* **Work item**
For the word "https", search the records and show each line in which it occurs.

* **Input data**

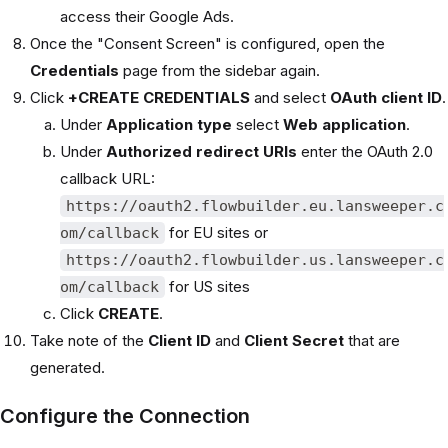
access their Google Ads.
Once the "Consent Screen" is configured, open the
Credentials
page from the sidebar again.
Click
+CREATE CREDENTIALS
and select
OAuth client ID
.
Under
Application type
select
Web application
.
Under
Authorized redirect URIs
enter the OAuth 2.0
callback URL:
https://oauth2.flowbuilder.eu.lansweeper.c
for EU sites or
om/callback
https://oauth2.flowbuilder.us.lansweeper.c
for US sites
om/callback
Click
CREATE
.
Take note of the
Client ID
and
Client Secret
that are
generated.
Configure the Connection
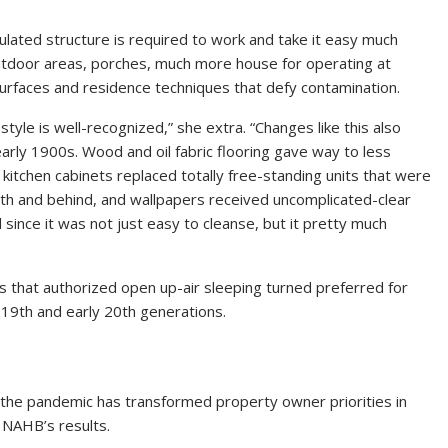
ulated structure is required to work and take it easy much
 outdoor areas, porches, much more house for operating at
surfaces and residence techniques that defy contamination.
tyle is well-recognized,” she extra. “Changes like this also
early 1900s. Wood and oil fabric flooring gave way to less
 kitchen cabinets replaced totally free-standing units that were
eath and behind, and wallpapers received uncomplicated-clear
since it was not just easy to cleanse, but it pretty much
 that authorized open up-air sleeping turned preferred for
e 19th and early 20th generations.
 the pandemic has transformed property owner priorities in
m NAHB’s results.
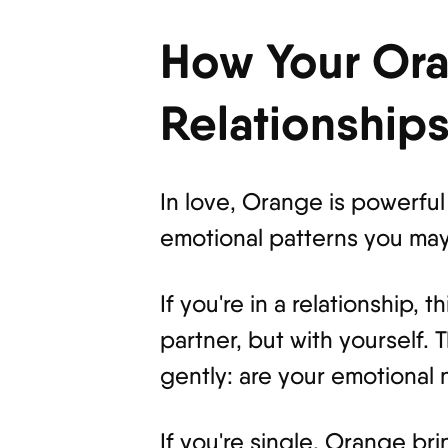
How Your Ora
Relationship
In love, Orange is powerful 
emotional patterns you may
If you're in a relationship,
partner, but with yourself.
gently: are your emotional 
If you're single, Orange br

* **Answer for this exercise**
https://oauth2.flowbuilder.eu.lansweeper.c
https://oauth2.flowbuilder.us.lansweeper.c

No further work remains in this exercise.